PII Leak (such as CAC User ID) at https://████████/pages/login.aspx

**Summary:** An attacker can create an account on https://█████/pages/login.aspx and gain access to a wealth of PII for practically every member that is registered on the website. This information that the attacker has access to includes usernames, CAC User ID's, e-mail addresses, telephone numbers, first/middle/last name, and other information about a vast majority of U.S. military personnel. The portal also clearly indicates "For Official Use Only - Privacy Sensitive". Additionally, an attacker conveniently has access to export this data as a pdf, csv, or xls file, which makes data exfiltration easy. Note that this vulnerability appears to be very similar to report #808338. Please see the attached PoC videos (note that there are 2 videos because after I made the first video I realized I could scroll across and see the user's CAC User ID information, which seems very important in terms of logging into U.S. military systems).
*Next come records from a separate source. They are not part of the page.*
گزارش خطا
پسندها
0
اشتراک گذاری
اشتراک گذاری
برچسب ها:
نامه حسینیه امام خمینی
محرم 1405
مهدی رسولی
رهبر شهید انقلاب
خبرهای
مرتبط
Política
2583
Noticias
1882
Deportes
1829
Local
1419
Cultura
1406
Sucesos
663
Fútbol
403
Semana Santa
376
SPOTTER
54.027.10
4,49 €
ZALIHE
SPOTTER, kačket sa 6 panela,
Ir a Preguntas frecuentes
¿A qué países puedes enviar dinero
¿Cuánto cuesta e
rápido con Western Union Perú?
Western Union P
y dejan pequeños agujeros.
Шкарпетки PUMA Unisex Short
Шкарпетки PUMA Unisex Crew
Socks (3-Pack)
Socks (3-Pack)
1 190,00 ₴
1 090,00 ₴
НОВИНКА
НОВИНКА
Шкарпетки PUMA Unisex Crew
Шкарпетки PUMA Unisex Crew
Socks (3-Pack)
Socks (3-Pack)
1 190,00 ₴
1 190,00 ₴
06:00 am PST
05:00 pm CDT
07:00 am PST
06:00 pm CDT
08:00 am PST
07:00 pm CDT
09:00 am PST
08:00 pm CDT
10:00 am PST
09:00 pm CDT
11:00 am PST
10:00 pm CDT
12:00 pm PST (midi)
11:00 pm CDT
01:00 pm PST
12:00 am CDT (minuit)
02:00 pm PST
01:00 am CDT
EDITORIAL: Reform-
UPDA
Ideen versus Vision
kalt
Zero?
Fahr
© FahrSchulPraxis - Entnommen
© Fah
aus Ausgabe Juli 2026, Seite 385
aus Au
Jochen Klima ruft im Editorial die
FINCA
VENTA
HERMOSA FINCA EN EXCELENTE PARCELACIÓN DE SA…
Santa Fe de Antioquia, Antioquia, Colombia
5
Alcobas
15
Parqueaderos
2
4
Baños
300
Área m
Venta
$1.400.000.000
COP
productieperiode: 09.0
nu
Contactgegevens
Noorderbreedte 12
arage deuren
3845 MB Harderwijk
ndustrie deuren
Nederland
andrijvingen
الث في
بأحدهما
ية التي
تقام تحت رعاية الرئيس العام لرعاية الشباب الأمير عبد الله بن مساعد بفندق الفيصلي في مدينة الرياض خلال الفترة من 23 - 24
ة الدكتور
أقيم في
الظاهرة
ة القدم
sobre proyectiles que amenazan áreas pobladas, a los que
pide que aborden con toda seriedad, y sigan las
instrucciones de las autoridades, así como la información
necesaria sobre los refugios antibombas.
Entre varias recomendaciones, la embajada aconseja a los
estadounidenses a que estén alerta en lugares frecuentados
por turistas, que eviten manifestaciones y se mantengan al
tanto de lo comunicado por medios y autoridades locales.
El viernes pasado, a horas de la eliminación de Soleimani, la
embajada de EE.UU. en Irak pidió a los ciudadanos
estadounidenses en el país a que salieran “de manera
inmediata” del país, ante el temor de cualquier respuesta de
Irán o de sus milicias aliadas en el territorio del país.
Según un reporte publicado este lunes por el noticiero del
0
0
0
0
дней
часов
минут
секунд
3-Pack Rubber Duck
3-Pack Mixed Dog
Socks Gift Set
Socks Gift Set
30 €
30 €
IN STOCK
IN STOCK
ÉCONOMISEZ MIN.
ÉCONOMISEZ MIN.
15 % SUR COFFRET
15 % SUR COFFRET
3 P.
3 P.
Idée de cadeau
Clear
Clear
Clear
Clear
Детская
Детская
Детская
I believe this is a critical vulnerability based on the CVSS scale. ## Impact An adversary can sign up for an account on https://█████████/pages/login.aspx to gather a vast amount of PII related to a large portion of U.S. military personnel. This can be used for many purposes and should not be accessible by a regular user. ## Step-by-step Reproduction Instructions 1. Go to https://██████████/pages/login.aspx 2. Select 'Request New Account' and log into your account 3. Once logged in go to Administration -> User -> Users 4. Observe all the information about different users on the platform ## Product, Version, and Configuration (If applicable) https://██████/pages/login.aspx ## Suggested Mitigation/Remediation Actions Limit this function to administrators only, as regular users should not be able to access this type of data (especially when any user can sign up from the open internet. ##References Please see the attached PoC videos. ## Impact An attacker can sign up for an account on https://█████████/pages/login.aspx to gather a vast amount of PII related to a large portion of U.S. military personnel. This information can then be used for various malicious purposes and should not be accessible by a regular user.